I've stopped lighting the fire - the only heat in my house, apart from the sunshine that pours through the windows most days. I had wood this year, after cutting down last Easter three eucalyptus trees whose roots were poisoning the garden around them, making the brussels sprouts taste funny.
My mobile phone thinks it might rain again, but it is often wrong.
I got a new phone from the Orange people. This one is a Sony Xperia. A fine tool indeed. For some reason it comes equipped with adverts.
The other day, it rang. No doubt some important communication from my stock-broker, but I couldn't get rid of the fucking advert (I'm not kidding - it was
for Durex). Pressing and prodding the screen like a lunatic. By the time
I got to the proper place, the phone had rung off. The biggest surprise
came yesterday however, when out of the blue, DHL delivered 144 boxes of french letters to my
door...
Mojácar has been in lock-down. Even the knick-knack shops have been closing early. I went up there last night for a drink, but found almost all the bars shut. In 'Sin City': the Ibiza of the Mainland. So much for the hoopla about 'the prettiest village in Spain'. I gave up after just one beer in the company of a barman who insisted on answering my Spanish with English (turned out he was from Cornwall), so drove down to next-door Turre (surely the ugliest village in Spain) which was - as always, heaving. I think that not being a tourist village (no beach, no hotels, no views) makes it concentrate more on residential tourism (as the Spanish authorities blandly refer to us foreign settlers). A good dinner in a rather full restaurant. I even saw a few people I knew.

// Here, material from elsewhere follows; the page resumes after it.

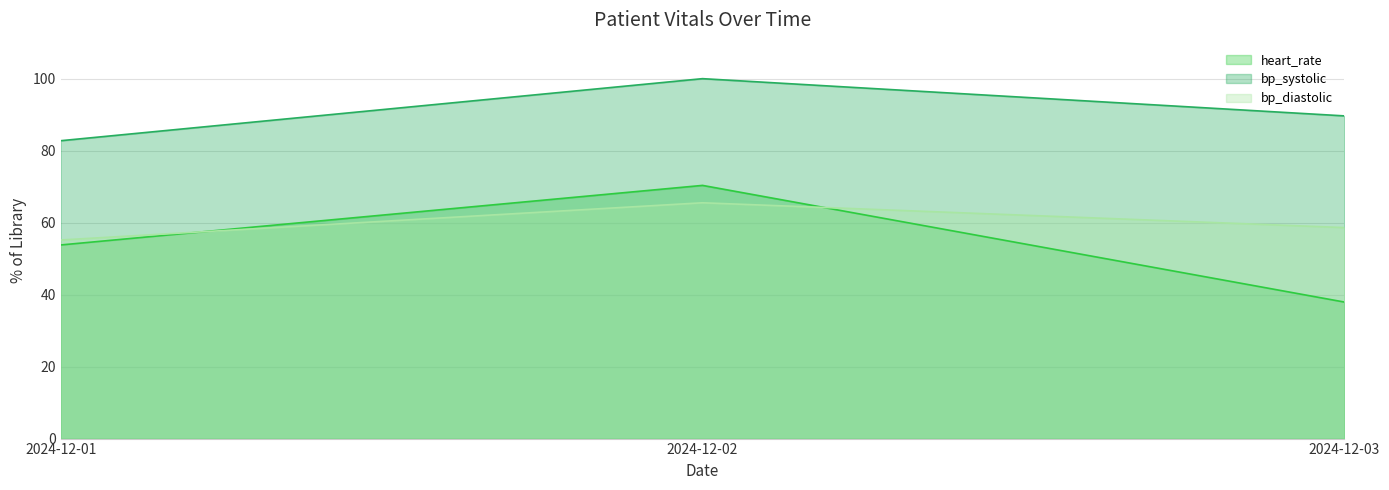

What is the smallest value displayed?

37.9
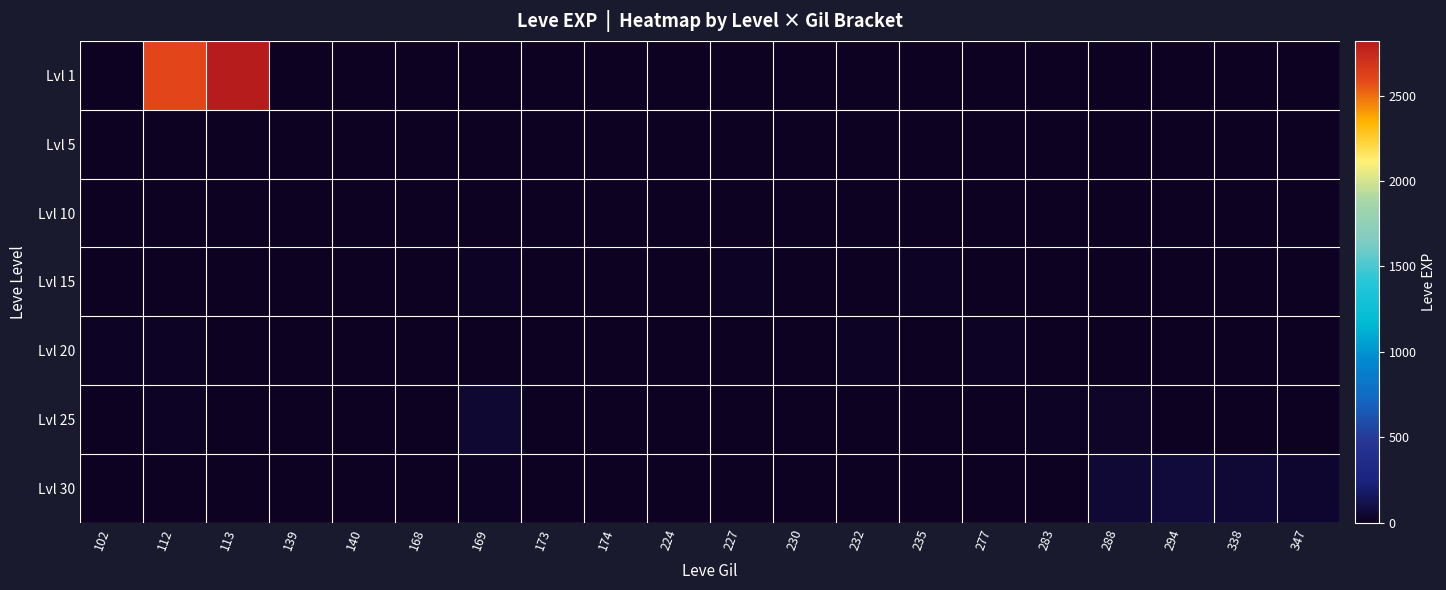

Which series has the largest total across all categories?

Lvl 1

In Mojácar, we have a short and decidedly mild winter, another six months worth of low season with only the Belgian cyclists to amuse us; and in the middle, the three months of tourist hell that our Masters (the aforementioned knick-knack owners and their families) have decreed we must endure from mid-June to early September.
When it's too bloody hot anyway.
But now, it's nice. The garden is beginning to awaken, the bees are out and the birdies are tweeting, warbling or croaking according to their convictions.
Yesterday, there was the local fiesta called 'La Vieja'. A piñata of sweeties hidden inside a paper granny is taken out into a quiet spot in the countryside and gleefully beaten to pulp by the children with sticks (one can't help wonder if this is a homage to a rather sinister event occurring during the Great Starvation of the early eleventh century).
No doubt they collected all the trash - oh, and granny of course - before they left.
The next fiestas (we live in a kind of Disneyville) include the tuna (merry troubadours from Granada and beyond come to visit and are solemnly organised to death), Easter parades (Praise the Lord!), some new rockabilly weekend (huh?), and the Moors and Christians extravaganza on the June 10th weekend. I think there's also a 'Spring Break' organised by the hotels coming up soon.
The beach awakens around now. The town hall pretty much ignores it, keeping all the fiestas firmly in the pueblo (where less than 10% of us live). Down on the coast (the player as the Brits call it), new restaurants are being prepared for our pleasure (usually obliged to pay exorbitant rents) and the painters and decorators are busy. Our single beach road is now filling with traffic that drives up and down. Up and down.
The police are polishing their breathalysers; 'have you taken any drugs in the last 48 hours?', they ask. They have a drug-sniffing dog now (called Eccles), and a drone to keep order.
See, Turre doesn't sound so bad, does it?